Definitions

from The American Heritage® Dictionary of the English Language, 5th Edition.

  • transitive verb To consign to an inferior or obscure place, rank, category, or condition.
  • transitive verb To refer or assign (a matter or task, for example) for decision or action.

from The Century Dictionary.

  • To send away or out of the way; consign, as to some obscure or remote destination; banish; dismiss.
  • In Roman law, to send into exile; cause to remove a certain distance from Rome for a certain period.
  • In law, to remit or put off to an inferior remedy.

from the GNU version of the Collaborative International Dictionary of English.

  • transitive verb To remove, usually to an inferior position; to consign; to transfer; specifically, to send into exile; to banish.

from Wiktionary, Creative Commons Attribution/Share-Alike License.

  • adjective past participial Relegated; exiled.
  • verb Exile, banish, remove, or send away.
  • verb transitive Consign or assign.
  • verb transitive Refer or submit.
  • noun Roman history, obsolete A person who has been banished from proximity to Rome for a set time, but without losing his civil rights.

from WordNet 3.0 Copyright 2006 by Princeton University.
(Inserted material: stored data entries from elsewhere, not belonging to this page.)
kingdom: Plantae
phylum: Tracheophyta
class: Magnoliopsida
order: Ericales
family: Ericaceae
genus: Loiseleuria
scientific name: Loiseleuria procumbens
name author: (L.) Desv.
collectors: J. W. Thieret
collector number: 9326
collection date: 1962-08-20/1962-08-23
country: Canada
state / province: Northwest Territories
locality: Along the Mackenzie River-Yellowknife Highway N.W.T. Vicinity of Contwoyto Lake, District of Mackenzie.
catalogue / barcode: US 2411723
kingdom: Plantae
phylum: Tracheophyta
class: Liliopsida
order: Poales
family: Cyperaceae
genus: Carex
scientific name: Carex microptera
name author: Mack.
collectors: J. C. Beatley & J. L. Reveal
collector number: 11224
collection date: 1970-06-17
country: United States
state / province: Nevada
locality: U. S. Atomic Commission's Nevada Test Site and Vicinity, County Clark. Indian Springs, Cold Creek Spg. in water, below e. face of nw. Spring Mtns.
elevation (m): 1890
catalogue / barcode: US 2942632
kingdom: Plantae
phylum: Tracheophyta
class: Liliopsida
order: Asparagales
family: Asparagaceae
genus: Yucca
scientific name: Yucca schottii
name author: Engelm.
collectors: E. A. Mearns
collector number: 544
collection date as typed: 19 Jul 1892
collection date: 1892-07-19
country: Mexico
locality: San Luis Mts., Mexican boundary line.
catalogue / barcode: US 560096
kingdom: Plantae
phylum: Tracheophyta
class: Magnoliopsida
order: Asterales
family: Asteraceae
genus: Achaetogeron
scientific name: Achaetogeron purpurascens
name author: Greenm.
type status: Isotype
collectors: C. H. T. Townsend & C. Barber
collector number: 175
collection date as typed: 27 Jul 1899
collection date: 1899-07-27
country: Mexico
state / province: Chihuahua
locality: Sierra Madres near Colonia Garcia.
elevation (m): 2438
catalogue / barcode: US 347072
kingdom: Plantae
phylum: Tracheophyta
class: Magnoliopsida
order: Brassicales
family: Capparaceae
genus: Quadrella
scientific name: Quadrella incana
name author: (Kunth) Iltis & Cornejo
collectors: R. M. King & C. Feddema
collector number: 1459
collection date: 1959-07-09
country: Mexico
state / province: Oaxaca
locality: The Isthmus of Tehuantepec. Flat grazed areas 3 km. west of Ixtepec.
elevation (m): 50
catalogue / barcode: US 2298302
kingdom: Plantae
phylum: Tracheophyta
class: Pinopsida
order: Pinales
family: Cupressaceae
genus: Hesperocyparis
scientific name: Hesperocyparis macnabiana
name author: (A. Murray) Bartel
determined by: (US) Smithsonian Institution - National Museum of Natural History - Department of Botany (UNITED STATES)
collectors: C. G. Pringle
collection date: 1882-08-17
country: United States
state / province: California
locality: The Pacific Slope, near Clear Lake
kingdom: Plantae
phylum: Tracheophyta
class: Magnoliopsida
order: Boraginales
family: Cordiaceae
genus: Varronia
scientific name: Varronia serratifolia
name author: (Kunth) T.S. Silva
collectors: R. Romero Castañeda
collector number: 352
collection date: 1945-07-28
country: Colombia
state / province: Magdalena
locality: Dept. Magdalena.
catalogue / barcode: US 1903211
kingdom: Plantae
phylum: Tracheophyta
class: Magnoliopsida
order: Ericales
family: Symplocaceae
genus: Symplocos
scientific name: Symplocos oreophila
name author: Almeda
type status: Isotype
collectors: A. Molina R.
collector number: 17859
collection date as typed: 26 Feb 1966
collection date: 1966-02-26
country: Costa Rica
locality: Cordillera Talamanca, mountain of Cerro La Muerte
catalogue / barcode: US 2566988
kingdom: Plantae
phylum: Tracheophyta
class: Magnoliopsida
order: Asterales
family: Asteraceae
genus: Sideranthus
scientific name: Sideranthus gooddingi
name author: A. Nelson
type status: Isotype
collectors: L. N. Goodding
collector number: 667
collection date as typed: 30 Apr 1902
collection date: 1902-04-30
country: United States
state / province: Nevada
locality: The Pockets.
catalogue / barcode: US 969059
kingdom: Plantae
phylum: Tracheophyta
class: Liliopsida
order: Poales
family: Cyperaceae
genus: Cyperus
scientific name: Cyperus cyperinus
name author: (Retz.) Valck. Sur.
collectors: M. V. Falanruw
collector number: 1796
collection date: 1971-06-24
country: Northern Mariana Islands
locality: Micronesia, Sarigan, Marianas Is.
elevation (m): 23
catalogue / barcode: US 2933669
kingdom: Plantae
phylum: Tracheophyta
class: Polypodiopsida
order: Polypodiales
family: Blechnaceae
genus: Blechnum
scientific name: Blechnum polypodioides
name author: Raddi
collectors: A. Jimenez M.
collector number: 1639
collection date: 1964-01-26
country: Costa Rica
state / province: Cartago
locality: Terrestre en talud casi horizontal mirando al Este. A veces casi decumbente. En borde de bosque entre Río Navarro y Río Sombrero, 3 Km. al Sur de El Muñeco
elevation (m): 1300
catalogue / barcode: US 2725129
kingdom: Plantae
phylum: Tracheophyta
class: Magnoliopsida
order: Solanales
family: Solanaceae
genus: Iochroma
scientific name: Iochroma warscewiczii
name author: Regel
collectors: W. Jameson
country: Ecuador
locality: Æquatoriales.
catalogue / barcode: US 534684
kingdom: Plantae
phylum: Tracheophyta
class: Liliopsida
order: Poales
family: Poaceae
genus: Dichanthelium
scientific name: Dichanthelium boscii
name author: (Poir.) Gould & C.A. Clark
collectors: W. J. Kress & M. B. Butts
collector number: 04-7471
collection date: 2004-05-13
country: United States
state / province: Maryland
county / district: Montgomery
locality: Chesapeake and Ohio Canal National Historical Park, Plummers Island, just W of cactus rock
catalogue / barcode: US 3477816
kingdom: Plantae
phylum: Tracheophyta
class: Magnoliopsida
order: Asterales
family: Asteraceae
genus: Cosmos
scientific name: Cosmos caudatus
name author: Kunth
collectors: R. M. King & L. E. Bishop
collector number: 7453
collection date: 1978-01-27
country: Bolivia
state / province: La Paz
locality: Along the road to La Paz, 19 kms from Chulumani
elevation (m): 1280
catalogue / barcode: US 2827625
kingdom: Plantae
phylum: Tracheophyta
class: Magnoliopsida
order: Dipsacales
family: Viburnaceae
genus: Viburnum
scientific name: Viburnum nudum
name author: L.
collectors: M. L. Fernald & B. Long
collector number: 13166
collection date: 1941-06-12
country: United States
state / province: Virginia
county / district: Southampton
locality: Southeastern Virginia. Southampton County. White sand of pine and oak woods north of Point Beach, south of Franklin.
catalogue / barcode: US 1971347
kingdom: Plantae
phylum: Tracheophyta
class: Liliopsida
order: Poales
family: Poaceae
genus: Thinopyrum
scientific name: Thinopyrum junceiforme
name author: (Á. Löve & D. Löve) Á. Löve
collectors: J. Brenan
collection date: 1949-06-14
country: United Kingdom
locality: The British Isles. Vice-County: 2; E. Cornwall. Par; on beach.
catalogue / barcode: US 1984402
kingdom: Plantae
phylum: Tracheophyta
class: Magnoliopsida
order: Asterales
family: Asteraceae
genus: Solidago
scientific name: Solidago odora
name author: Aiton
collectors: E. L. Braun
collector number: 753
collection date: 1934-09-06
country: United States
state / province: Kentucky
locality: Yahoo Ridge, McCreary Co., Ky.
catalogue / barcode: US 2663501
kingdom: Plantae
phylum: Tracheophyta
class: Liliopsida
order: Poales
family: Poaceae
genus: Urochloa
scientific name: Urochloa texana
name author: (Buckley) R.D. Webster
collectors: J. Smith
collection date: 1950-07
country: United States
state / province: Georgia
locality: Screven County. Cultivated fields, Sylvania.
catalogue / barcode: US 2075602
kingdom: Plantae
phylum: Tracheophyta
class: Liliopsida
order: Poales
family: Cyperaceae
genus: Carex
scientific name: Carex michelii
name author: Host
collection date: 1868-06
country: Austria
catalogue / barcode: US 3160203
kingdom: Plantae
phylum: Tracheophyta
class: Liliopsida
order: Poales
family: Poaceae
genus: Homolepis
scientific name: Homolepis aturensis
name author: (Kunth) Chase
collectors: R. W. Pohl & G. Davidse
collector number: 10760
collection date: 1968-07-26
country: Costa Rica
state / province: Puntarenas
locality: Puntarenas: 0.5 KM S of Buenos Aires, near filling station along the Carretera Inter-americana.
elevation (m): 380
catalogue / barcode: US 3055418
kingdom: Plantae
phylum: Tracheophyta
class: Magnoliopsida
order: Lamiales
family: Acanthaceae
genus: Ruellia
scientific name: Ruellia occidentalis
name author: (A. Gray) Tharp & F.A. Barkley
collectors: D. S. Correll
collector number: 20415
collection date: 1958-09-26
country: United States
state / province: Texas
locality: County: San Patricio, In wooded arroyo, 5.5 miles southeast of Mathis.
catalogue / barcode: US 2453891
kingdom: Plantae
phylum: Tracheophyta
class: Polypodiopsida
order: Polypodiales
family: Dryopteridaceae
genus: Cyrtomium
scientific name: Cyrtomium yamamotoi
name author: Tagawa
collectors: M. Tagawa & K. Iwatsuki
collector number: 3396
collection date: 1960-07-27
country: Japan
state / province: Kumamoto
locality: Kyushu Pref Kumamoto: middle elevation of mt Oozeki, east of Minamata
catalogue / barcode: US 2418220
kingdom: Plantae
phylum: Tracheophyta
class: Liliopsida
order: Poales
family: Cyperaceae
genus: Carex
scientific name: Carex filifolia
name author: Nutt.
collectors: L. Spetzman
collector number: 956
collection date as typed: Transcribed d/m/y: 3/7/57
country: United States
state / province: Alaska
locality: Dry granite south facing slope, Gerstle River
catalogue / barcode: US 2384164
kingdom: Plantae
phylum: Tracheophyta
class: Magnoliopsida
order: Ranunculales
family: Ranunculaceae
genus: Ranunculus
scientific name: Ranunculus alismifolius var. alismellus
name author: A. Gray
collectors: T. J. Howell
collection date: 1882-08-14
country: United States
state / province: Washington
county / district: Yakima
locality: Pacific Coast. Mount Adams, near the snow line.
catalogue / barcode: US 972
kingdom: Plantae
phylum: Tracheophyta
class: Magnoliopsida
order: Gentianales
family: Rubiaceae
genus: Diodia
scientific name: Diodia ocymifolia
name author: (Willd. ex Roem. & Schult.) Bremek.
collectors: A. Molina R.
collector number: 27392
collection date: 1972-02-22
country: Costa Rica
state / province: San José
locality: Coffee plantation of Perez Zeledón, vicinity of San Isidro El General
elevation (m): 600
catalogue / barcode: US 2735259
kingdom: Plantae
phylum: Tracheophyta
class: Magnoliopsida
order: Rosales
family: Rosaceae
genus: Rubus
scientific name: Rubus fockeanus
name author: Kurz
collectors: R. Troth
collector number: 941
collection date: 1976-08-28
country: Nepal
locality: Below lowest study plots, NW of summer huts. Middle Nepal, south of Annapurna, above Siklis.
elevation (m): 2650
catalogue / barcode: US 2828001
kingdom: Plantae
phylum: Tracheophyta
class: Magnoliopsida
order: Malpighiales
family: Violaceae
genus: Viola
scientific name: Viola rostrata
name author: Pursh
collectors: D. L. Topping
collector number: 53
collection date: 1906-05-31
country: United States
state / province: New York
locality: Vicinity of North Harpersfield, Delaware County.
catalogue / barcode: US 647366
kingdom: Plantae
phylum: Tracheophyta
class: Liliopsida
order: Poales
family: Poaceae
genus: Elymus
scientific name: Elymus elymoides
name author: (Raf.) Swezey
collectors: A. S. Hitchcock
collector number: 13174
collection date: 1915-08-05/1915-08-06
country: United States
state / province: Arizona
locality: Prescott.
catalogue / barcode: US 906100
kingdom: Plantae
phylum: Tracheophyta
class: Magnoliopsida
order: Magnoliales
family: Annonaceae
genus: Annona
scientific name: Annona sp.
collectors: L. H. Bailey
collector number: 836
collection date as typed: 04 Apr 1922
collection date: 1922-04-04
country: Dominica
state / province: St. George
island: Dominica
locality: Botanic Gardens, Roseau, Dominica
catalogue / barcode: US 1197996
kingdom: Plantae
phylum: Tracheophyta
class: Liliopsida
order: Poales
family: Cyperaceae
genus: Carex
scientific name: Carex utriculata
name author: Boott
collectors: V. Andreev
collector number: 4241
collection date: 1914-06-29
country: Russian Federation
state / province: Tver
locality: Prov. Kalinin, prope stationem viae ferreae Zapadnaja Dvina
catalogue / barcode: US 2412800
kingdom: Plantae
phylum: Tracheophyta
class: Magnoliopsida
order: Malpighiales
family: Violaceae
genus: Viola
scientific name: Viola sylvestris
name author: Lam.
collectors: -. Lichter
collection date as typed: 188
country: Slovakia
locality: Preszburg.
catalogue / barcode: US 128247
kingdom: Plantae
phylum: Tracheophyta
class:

All rights reserved.

  • verb expel, as if by official decree
  • verb assign to a lower position; reduce in rank
  • verb refer to another person for decision or judgment
  • verb assign to a class or kind

Etymologies

from The American Heritage® Dictionary of the English Language, 4th Edition

[Middle English relegaten, to banish, from Latin relēgāre, relēgāt- : re-, re- + lēgāre, to send, depute; see leg- in Indo-European roots.]

from Wiktionary, Creative Commons Attribution/Share-Alike License

First attested circa 1425: from the Classical Latin relēgātus, the perfect passive participle of relēgō (“I dispatch”, “I banish”).

from Wiktionary, Creative Commons Attribution/Share-Alike License

First attested in 1561: from relēgāt-, the perfect passive participial stem of relēgō (“I dispatch”, “I banish”).

from Wiktionary, Creative Commons Attribution/Share-Alike License

First attested circa 1550: from the Classical Latin relēgātus ("banished person”, “exile"), the nominative singular masculine substantive form of relēgātus, the perfect passive participle of relēgō (“I dispatch”, “I banish”).